As his mother was washing the dishes, Pietrino distractedly watched the end of a programme on natural science, and then the test card came up. He leaned forward and, without getting up, extended a crutch and turned the set off with the tip. He tried to read a few lines of Simenon, but his full stomach and the warmth of the fire put him to sleep.
He woke up around three o’clock and sat there in a daze, staring at the lifeless television. He yawned, feeling tired from so much leisure.
Gavino was doubtless already out in the field, while his mother had gone to see to her bees. Sometimes Piras would go with her, but he never got close to the hives. He was always amazed to see hundreds of bees land on his mother’s arms and face without ever stinging her.
Reaching down, he picked up the Simenon novel again. He’d brought a whole suitcase full of books with him from Florence, lent to him by Simone, a close friend of Sonia’s who he was a little jealous of at first. Partly because he lived right across the landing from her, but mostly because he was very good looking.
Piras was only a few pages from the end of the novel. He read them in a few minutes, then closed the book and tapped it with his hand. He always did that when finishing a novel he liked.

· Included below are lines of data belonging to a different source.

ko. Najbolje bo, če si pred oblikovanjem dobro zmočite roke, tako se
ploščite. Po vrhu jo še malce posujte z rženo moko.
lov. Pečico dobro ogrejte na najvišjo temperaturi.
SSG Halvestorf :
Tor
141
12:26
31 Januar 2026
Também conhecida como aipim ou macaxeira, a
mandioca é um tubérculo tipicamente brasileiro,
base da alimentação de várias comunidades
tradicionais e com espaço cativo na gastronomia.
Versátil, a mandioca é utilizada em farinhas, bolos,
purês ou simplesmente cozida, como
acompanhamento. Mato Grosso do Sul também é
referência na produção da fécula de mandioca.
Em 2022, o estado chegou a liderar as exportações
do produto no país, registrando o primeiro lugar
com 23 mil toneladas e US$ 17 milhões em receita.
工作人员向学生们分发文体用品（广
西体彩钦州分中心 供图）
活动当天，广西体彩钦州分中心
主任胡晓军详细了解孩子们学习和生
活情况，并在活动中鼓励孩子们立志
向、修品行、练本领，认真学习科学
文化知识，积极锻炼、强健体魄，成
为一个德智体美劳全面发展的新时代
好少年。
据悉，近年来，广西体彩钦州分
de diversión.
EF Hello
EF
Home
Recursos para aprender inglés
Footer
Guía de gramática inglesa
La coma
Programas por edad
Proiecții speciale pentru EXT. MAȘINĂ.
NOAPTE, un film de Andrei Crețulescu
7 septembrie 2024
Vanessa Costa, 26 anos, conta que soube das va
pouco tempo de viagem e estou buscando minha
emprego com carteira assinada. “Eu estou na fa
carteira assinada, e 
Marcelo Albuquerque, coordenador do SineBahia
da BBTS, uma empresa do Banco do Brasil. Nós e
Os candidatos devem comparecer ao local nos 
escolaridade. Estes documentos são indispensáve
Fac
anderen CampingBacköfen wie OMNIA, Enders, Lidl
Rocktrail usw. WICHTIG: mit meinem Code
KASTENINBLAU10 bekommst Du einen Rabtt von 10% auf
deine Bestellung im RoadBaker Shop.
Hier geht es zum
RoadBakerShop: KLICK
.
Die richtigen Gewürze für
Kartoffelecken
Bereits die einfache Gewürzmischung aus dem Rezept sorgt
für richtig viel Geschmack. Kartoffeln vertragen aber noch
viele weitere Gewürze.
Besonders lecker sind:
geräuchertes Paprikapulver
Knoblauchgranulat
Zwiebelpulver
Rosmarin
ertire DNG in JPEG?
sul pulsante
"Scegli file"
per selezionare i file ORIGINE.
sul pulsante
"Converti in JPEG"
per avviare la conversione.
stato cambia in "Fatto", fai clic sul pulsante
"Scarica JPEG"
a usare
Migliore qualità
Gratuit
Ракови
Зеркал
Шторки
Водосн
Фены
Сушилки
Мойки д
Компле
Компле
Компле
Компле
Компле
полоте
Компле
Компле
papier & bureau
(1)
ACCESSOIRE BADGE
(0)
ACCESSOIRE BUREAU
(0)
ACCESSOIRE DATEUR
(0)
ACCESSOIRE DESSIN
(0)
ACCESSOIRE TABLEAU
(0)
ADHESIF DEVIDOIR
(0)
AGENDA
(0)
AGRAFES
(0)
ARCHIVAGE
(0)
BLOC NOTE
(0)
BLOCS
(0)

Feeling a little groggy, he stretched and some of his joints cracked. To avoid falling back to sleep, he stood up, leaned on his crutches, and went out into the street. Staying indoors too long made him restless. There was never anything for him to do besides reading, and in his present condition he couldn’t even give his parents a hand in the field or in the stables. He would have been glad to do so, if only to help the time go by faster.
The inspector left Toto’s kitchen feeling as if he wanted to sleep. When all was said and done, he realised he had drunk nearly a whole bottle of wine by himself. The avenue was full of Christmas traffic. He headed towards Via Zara, repressing the urge to light another cigarette. It wasn’t raining, but the sky had turned into a slab of lead, and he could feel the humidity in his bones. He preferred snow, but it hardly ever snowed in Florence. He’d once slept in snow, on a night in Umbria in 1944, and it was one of the few times sleeping out in the open when he hadn’t felt cold.